We are also facing same kind of issues sometime our front end servers shows “504 – Gateway Timeout” error. But we have configured something different which is as below:
1. Staging Module : – For upload and download sublayout files.
2. Stager Module :- For clearing cache partially. http://trac.sitecore.net/SitecoreStager
Now, our cache clearing stuff is totally managed by SiteCoreStager module. But sometimes our published changes dosen’t reflects up on front end servers which forces us to iisreset — which we would like to avoid.
Can you pls help us out. How it should be managed?
Thanks a lot,
Kiran Patil
Hi Kiran,
To simplify your implementation, you may consider the latest version of the staging module. It incorporates the partial cache clearing and the movement of files.
Since Sitecore Stage is Shared Source (and, hence, unsupported), getting on track with the latest version of the Staging Module may be the way to go.
Best wishes,
Derek
Thanks for this – you’re not wrong – we have seen the staging module full cache clearance cripple a site with a full cache clearance.
However Sitecore have now assured me that the latest version of staging module works correctly with partial cache clearance. The updated documentation is here:
http://sdn.sitecore.net/upload/sdn5/modules/staging/staging_module_installation_and_configuration_guide_sc6_a4.pdf
I’ve not tried it yet but will be trying it out soon, I’ll keep you informed.
Pingback: Publishing and Cache Clearing Basics « Sitecore basics!

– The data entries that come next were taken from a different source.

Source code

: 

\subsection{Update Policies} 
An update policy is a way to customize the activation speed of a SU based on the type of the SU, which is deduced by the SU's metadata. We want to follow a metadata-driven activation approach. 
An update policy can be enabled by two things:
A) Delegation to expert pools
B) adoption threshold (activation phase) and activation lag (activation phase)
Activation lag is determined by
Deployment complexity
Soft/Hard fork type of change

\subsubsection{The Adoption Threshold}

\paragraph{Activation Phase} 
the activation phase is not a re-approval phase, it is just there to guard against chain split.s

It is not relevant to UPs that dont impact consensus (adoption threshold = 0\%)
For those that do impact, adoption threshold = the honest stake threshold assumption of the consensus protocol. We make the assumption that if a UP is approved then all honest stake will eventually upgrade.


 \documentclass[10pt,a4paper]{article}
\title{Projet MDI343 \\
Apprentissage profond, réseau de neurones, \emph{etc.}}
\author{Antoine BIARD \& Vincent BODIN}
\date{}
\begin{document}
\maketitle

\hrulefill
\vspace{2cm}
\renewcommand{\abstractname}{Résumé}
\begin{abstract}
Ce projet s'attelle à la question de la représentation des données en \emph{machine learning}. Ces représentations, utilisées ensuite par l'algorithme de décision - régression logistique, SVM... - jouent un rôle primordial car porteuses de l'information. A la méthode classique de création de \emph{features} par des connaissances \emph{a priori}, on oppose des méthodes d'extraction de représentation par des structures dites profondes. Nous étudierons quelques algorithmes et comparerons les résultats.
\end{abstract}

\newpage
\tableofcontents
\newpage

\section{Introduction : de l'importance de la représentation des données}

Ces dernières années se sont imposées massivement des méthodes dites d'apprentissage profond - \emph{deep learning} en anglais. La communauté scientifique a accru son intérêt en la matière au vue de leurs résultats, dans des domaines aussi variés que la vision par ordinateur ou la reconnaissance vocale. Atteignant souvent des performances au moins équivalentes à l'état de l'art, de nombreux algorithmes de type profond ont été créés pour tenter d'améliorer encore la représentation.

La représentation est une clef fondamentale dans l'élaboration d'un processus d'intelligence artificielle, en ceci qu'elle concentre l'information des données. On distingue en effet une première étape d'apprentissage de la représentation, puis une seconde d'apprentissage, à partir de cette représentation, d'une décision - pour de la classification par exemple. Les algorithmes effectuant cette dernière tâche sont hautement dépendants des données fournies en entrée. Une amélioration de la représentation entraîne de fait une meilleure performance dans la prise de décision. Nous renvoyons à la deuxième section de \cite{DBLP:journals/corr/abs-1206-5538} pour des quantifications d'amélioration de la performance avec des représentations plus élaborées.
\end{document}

Nice blog, you say that if w”If there are loads of .xml files you probably have another problem” – If this is the case what is the problem?
Note: This from memory – if there are loads of xml files (each representing a job to be processed), it probably means there is no scheduled task reading & deleting them. Or perhaps they are being generated (by a publishing action) faster than they are being processed (by a scheduled task) i.e. task interval is too slow/long or publishing interval too fast…
Much better: just upgrade to a point where you can use the in-built scaling solution.